Senate Bill 2275 would provide an enhanced penalty for a human trafficker if the trafficker forced or coerced a victim to have an abortion in the course of conducting the crime of trafficking.
There is compelling evidence that forced abortions occur in human trafficking.
  • A study published in the Annals of Health Law concluded “The prevalence of forced abortions is an especially disturbing trend in sex trafficking. Prior research noted that forced abortions were a reality for many victims of sex trafficking outside the United States and at least one study noted forced abortions in domestic trafficking. The survivors in this study similarly reported that they often did not freely choose the abortions they had while being trafficked.” One subject in the study stated: “in most of [my six abortions,] I was under serious pressure from my pimps to abort the babies.” Another subject reported seventeen abortions and that at least some of them were forced on her.1
  • The U.S. Department of Health and Human Services as identified the existence of forced abortions, and their complications, as a something that might indicate that a woman is a victim of human trafficking.2
  • The 2013 Report on Human Trafficking released by the State of Michigan’s Commission on Human Trafficking identified forced abortions as among the “physical and psychological” damages suffered by victims of human trafficking.3
  • Stanford University of School of Medicine instructs medical personnel to consider repeated abortions and complications from self-induced abortions as possible signs that a woman is a trafficking victim.4
  • A 2007 story on human trafficking in the Boston Globe reported on how trafficked women were forced to undergo abortions.5
  • In one case that involved trafficking women across several states federal prosecutors found that many of the women were compelled to have sex with 130 men per week, beaten, raped, and then forced to undergo abortions.6
  • In two other federal cases forced abortions were noted as part of the trafficking conduct and patterns of conspiracy to commit trafficking.7
Senate Bill 2275 would provide an enhanced penalty to human traffickers for forcing or coercing an abortion.

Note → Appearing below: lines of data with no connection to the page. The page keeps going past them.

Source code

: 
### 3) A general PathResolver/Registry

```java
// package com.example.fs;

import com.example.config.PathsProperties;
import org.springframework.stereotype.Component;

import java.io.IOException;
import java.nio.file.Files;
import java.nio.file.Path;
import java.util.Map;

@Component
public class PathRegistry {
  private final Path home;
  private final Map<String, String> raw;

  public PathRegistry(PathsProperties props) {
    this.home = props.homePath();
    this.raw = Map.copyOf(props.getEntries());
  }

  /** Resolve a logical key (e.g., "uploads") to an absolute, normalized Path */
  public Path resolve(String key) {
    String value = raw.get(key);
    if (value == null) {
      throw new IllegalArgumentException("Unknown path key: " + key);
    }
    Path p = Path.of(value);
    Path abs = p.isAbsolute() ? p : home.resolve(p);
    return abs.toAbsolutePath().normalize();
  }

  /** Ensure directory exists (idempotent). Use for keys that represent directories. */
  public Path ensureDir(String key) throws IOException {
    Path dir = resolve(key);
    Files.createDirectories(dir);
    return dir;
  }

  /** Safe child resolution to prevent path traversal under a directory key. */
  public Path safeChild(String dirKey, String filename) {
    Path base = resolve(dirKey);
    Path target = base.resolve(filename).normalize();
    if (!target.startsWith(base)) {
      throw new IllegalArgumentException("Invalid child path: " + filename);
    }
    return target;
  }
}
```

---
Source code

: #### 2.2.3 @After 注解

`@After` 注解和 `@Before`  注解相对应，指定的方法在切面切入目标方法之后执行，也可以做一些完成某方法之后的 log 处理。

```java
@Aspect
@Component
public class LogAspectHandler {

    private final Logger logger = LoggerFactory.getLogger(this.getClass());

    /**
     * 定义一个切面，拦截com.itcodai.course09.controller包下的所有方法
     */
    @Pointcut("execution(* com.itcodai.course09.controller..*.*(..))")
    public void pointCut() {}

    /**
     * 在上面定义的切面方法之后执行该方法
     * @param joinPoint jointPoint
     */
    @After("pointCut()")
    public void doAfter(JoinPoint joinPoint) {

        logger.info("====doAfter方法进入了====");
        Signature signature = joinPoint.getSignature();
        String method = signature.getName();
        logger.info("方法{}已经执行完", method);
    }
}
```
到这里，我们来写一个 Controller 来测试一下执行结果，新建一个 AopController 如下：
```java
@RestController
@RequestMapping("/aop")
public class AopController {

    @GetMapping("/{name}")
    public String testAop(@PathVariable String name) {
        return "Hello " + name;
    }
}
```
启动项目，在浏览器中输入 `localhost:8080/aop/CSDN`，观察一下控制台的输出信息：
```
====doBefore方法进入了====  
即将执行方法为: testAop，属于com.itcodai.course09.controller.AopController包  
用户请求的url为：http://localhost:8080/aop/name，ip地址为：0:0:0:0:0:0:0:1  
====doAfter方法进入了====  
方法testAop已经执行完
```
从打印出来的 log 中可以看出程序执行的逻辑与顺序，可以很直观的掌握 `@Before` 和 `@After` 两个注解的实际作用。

The bill’s structure follows the enhanced penalty section SB 2107. If a forced abortion on a victim occurs during the commission of a human trafficking offense the court may sentence the defendant to be imprisoned for up to five years in addition to the period of imprisonment prescribed for the offense.
Because SB 2275 is an enhanced penalty to the crime of human trafficking, its language must be in concert with the language of SB 2107. We ask the committee, therefore, to mindful of this fact when making amendments to either bill.
We urge a Do Pass recommendation on SB 2275.
The Health Consequences of Sex Trafficking and Their Implications for Identifying Victims in Healthcare
Facilities, Laura J. Lederer and Christopher A. Wetzel, Vol 23, 2014 Annals of Health Law 62 2 U.S. Department of Health and Human Services, Identifying Victims of Human Trafficking; Id., Human Trafficking Fact Sheet
3 Michigan Commission on Human Trafficking, 2013 Report 4 Stanford University of School of Medicine, Human Trafficking: What Medical Personnel Need to Know
(2013),Harise Stein, MD 5 “Human Trafficking in Boston”, Boston Globe, March 27, 2007
6 Sex Trafficking Of Women In The United States International And Domestic Trends, Janice G. Raymond, Donna M. Hughes, March 2001
7 U.S. v. Todd, 627 F.3d 329, 331 (9th Cir. 2009); U.S. v. Stokes, No. 10-00244-04 2011 WL 1585601(W.D. Mo. 2011).